▸ Entries provided:

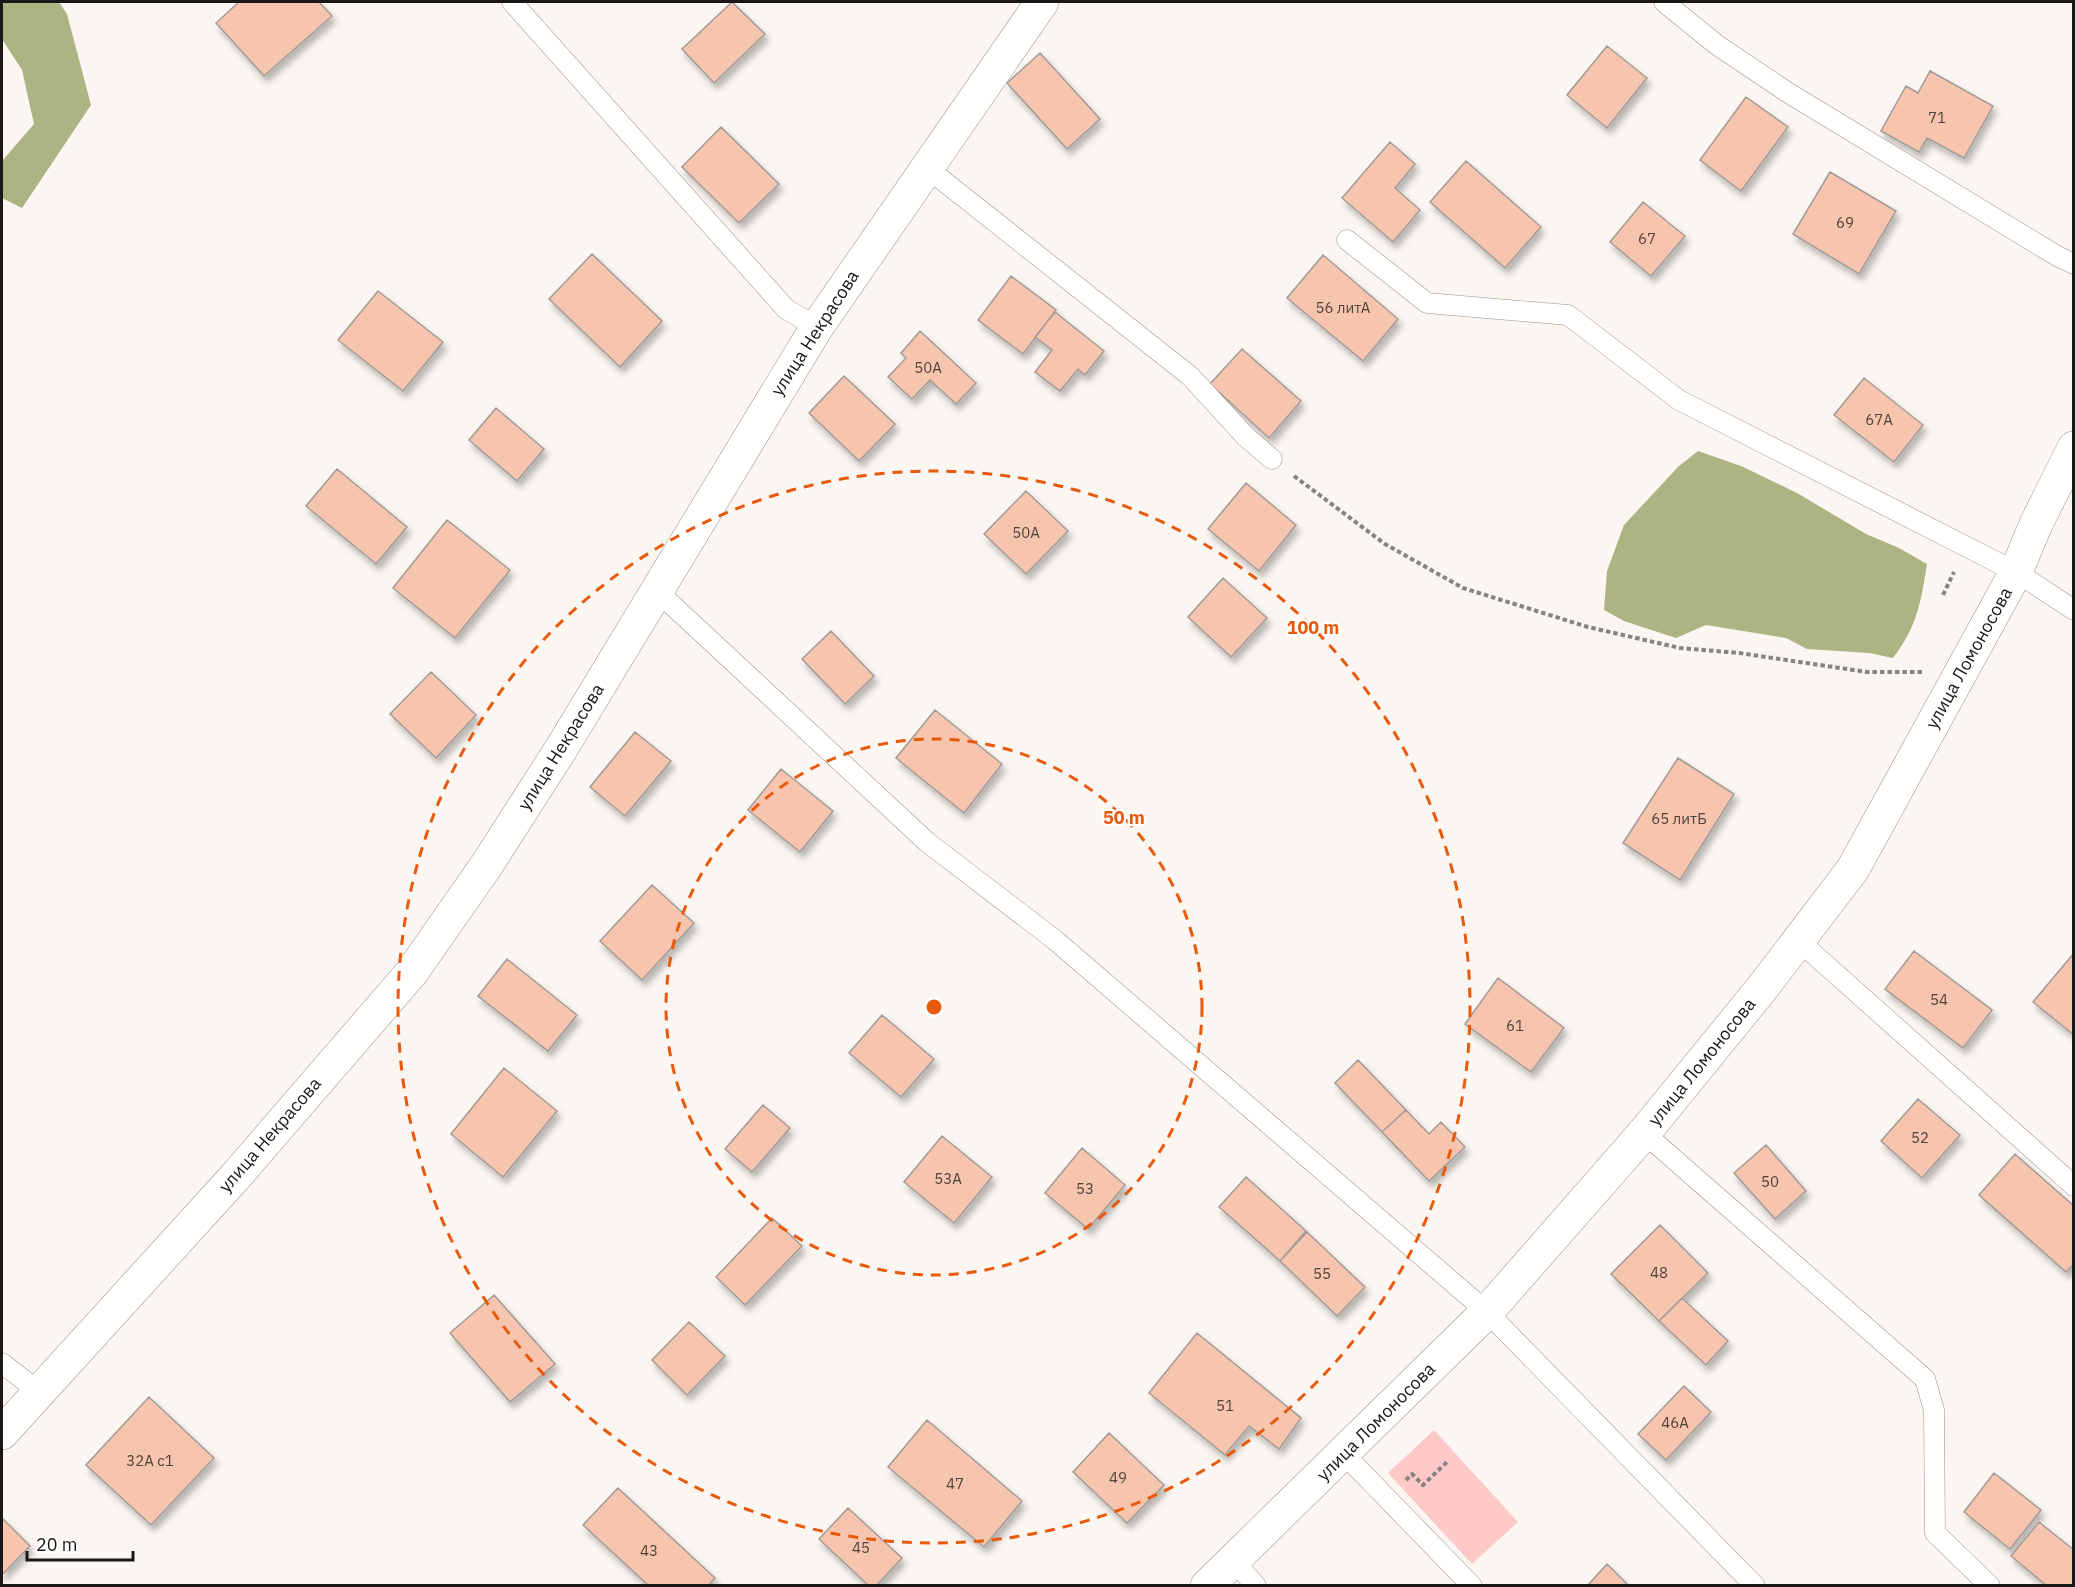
<svg xmlns="http://www.w3.org/2000/svg" width="2075" height="1587" viewBox="0 0 2075 1587" font-family="'IBM Plex Sans',sans-serif">
	<style>
		.green { fill: #fec9c6 }
		.water { fill: #acb483 }
		.building { fill: #f7c4ad; stroke: #a19b99; stroke-width: 1.5; filter: url(#shadow) }
		.lines { fill: none; stroke-linecap: round; stroke-linejoin: round }
		.service-casing { stroke: #96928d; stroke-width: 21 }
		.minor-casing { stroke: #96928d; stroke-width: 34 }
		.tertiary-casing { stroke: #96928d; stroke-width: 34 }
		.path { stroke: #868380; stroke-width: 4; stroke-dasharray: 4.5 3; stroke-linecap: butt }
		.service { stroke: #fff; stroke-width: 20 }
		.minor { stroke: #fff; stroke-width: 33 }
		.tertiary { stroke: #fff; stroke-width: 33 }
		.ring { fill: none; stroke: #e8590c; stroke-width: 3; stroke-dasharray: 10 8 }
		.labels { text-anchor: middle; stroke-width: 4.5; stroke-linejoin: round; paint-order: stroke }
		.number-label { font-size: 15px; fill: #50433c }
		.street-label { font-size: 18px; fill: #191816; stroke: #fff }
		.centre { fill: #e8590c; stroke: #fff; stroke-width: 3 }
		.ring-label { font-size: 18px; text-anchor: middle; font-weight: bold; fill: #e8590c; stroke: #fff; stroke-width: 4.5; stroke-linejoin: round; paint-order: stroke }
	</style>
	<defs>
		<filter id="shadow"><feDropShadow dx="3.5" dy="6" stdDeviation="3" flood-color="#0004"/></filter>
	</defs>
	<rect width="100%" height="100%" fill="#fbf6f1"/>
	<path class="green" d="M1434 1430 1518 1522 1472 1564 1388 1473Z"/>
	<path class="water" d="M2 2H59L67 14 91 105 22 208 2 198V161L34 124 22 70 2 39Z
		M1698 451 1741 466 1797 493 1866 534 1899 548 1927 564C1921 602 1917 627 1893 658L1869 653 1807 649 1786 638 1706 625 1676 638 1624 621 1604 610 1607 571 1624 525 1678 467Z"/>
	<path class="building" d="M239 2H319L332 16 264 76 216 23Z
		M732 2 765 34 714 83 682 49Z
		M1607 46 1647 78 1607 128 1567 95Z
		M1040 53 1100 119 1067 149 1007 83Z
		M1930 71 1993 106 1964 158 1927 138 1919 152 1881 131 1906 86 1918 93Z
		M1746 97 1788 127 1741 191 1700 160Z
		M721 127 779 184 739 223 682 167Z
		M1390 142 1415 164 1395 188 1420 210 1393 242 1342 198Z
		M1466 161 1541 227 1505 268 1430 202Z
		M1830 172 1896 211 1859 274 1793 234Z
		M1643 202 1685 236 1651 276 1610 242Z
		M592 254 662 321 620 367 549 299Z
		M1323 255 1398 319 1363 361 1287 298Z
		M1011 276 1056 310 1023 354 978 320Z
		M378 291 443 342 403 391 338 340Z
		M1055 312 1104 351 1085 375 1078 369 1060 391 1035 372 1052 350 1035 337Z
		M920 331 976 383 956 404 930 380 912 399 888 377 906 358 901 353Z
		M1242 349 1301 401 1269 438 1210 384Z
		M844 376 895 424 859 461 809 413Z
		M1864 378 1923 425 1894 462 1834 415Z
		M496 408 544 449 517 481 469 440Z
		M337 469 407 527 376 564 306 506Z
		M1246 483 1296 525 1259 571 1208 529Z
		M1026 491 1068 531 1026 574 984 534Z
		M447 520 510 570 455 638 393 588Z
		M1223 578 1267 618 1231 657 1188 617Z
		M831 631 874 676 845 704 802 659Z
		M431 672 476 715 436 758 390 714Z
		M935 710 1002 764 964 813 896 758Z
		M635 732 671 761 625 816 590 787Z
		M1678 758 1734 794 1680 880 1623 843Z
		M781 769 833 811 800 852 748 810Z
		M652 885 694 923 642 980 600 941Z
		M1914 951 1992 1010 1963 1048 1885 989Z
		M2074 953V1035L2033 1002Z
		M507 959 577 1015 548 1051 478 996Z
		M1498 978 1564 1028 1531 1072 1465 1024Z
		M882 1015 934 1059 901 1097 849 1053Z
		M1358 1060 1406 1110 1382 1132 1335 1083Z
		M504 1068 557 1111 503 1177 451 1134Z
		M1918 1099 1960 1135 1922 1178 1881 1141Z
		M763 1105 790 1128 752 1172 725 1149Z
		M1406 1110 1429 1134 1441 1122 1465 1147 1429 1181 1382 1132Z
		M942 1136 992 1177 954 1223 904 1182Z
		M1766 1145 1806 1191 1775 1219 1734 1173Z
		M1082 1148 1125 1185 1088 1229 1045 1193Z
		M2015 1154 2074 1206V1264L2066 1272 1979 1195Z
		M1246 1177 1306 1231 1280 1261 1219 1207Z
		M772 1218 802 1246 745 1305 716 1277Z
		M1660 1225 1708 1273 1659 1321 1611 1274Z
		M1307 1232 1365 1287 1337 1316 1280 1261Z
		M494 1295 555 1364 510 1402 450 1333Z
		M1682 1298 1728 1341 1706 1365 1659 1321Z
		M689 1322 725 1356 687 1395 652 1360Z
		M1197 1333 1301 1418 1279 1449 1249 1426 1225 1455 1149 1393Z
		M1684 1386 1711 1412 1666 1460 1638 1434Z
		M149 1397 214 1458 151 1525 86 1465Z
		M927 1420 1022 1501 984 1547 888 1467Z
		M1109 1433 1164 1485 1127 1523 1073 1472Z
		M1994 1473 2041 1510 2010 1549 1964 1512Z
		M618 1488 715 1578 708 1586H649L583 1525Z
		M848 1508 902 1558 876 1586H869L819 1539Z
		M2 1518 30 1546 2 1575Z
		M2039 1522 2074 1550V1586H2047L2011 1556Z
		M1607 1564 1629 1586H1587Z"/>
	<g class="lines">
		<defs>
			<path id="service" d="M512 2 786 309 817 327
				M1664 2 1717 45 1787 92 2057 256 2074 264
				M927 168 1190 376 1246 437 1272 459
				M1347 240 1427 303 1568 315 1679 400 2016 572 2074 610
				M656 590 927 842 1055 940 1487 1312 1755 1586
				M1799 941 2074 1186
				M1644 1133 1925 1379 1934 1410 1935 1533 1990 1586
				M2 1363 39 1392
				M1344 1454 1472 1586
				M1233 1560 1256 1586"/>
			<path id="minor" d="M2 1433 235 1177 412 972 488 863 561 749 817 327 1042 2"/>
			<path id="tertiary" d="M1207 1586 1487 1312 1644 1133 1763 987 1853 869 2016 572 2036 524 2074 448"/>
		</defs>
		<use href="#service" class="service-casing"/>
		<use href="#minor" class="minor-casing"/>
		<use href="#tertiary" class="tertiary-casing"/>
		<path class="path" d="M1294 476 1385 544 1463 588 1588 627 1680 648 1739 653 1867 672H1923
			M1943 595 1954 572
			M1406 1480 1412 1474 1423 1485 1448 1461"/>
		<use href="#service" class="service"/>
		<use href="#minor" class="minor"/>
		<use href="#tertiary" class="tertiary"/>
	</g>
	<g class="ring">
		<circle cx="934" cy="1007" r="268"/>
		<circle cx="934" cy="1007" r="536"/>
	</g>
	<g class="labels">
		<g class="number-label">
			<text x="1937" y="123">71</text>
			<text x="1845" y="228">69</text>
			<text x="1647" y="244">67</text>
			<text x="1343" y="313">56 литА</text>
			<text x="928" y="373">50А</text>
			<text x="1879" y="425">67А</text>
			<text x="1026" y="538">50А</text>
			<text x="1679" y="824">65 литБ</text>
			<text x="1939" y="1005">54</text>
			<text x="1515" y="1031">61</text>
			<text x="1920" y="1143">52</text>
			<text x="948" y="1184">53А</text>
			<text x="1770" y="1187">50</text>
			<text x="1085" y="1194">53</text>
			<text x="1659" y="1278">48</text>
			<text x="1322" y="1279">55</text>
			<text x="1225" y="1411">51</text>
			<text x="1675" y="1428">46А</text>
			<text x="150" y="1466">32А с1</text>
			<text x="1118" y="1483">49</text>
			<text x="955" y="1489">47</text>
			<text x="861" y="1553">45</text>
			<text x="649" y="1556">43</text>
		</g>
		<g class="street-label">
			<text transform="translate(815 333) rotate(-57)" y="6">улица Некрасова</text>
			<text transform="translate(1969 658) rotate(-61)" y="6">улица Ломоносова</text>
			<text transform="translate(561 747) rotate(-58)" y="6">улица Некрасова</text>
			<text transform="translate(1702 1062) rotate(-51)" y="6">улица Ломоносова</text>
			<text transform="translate(270 1135) rotate(-49)" y="6">улица Некрасова</text>
			<text transform="translate(1376 1422) rotate(-45)" y="6">улица Ломоносова</text>
		</g>
	</g>
	<circle cx="934" cy="1007" r="9" class="centre"/>
	<g class="ring-label">
		<text x="1313" y="634">100 m</text>
		<text x="1124" y="824">50 m</text>
	</g>
	<rect width="2075" height="1587" fill="none" stroke="#191816" stroke-width="6"/>
	<path d="M27 1551v9h106v-9" fill="none" stroke="#191816" stroke-width="3"/>
	<text x="36" y="1551" font-size="18" fill="#191816" stroke="#ffffff" stroke-width="4.5" paint-order="stroke">20 m</text>
</svg>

▸ Task: The expected result is a copy of each line in the records where "filter" appears.

▸ Exercise result:
		.building { fill: #f7c4ad; stroke: #a19b99; stroke-width: 1.5; filter: url(#shadow) }
		<filter id="shadow"><feDropShadow dx="3.5" dy="6" stdDeviation="3" flood-color="#0004"/></filter>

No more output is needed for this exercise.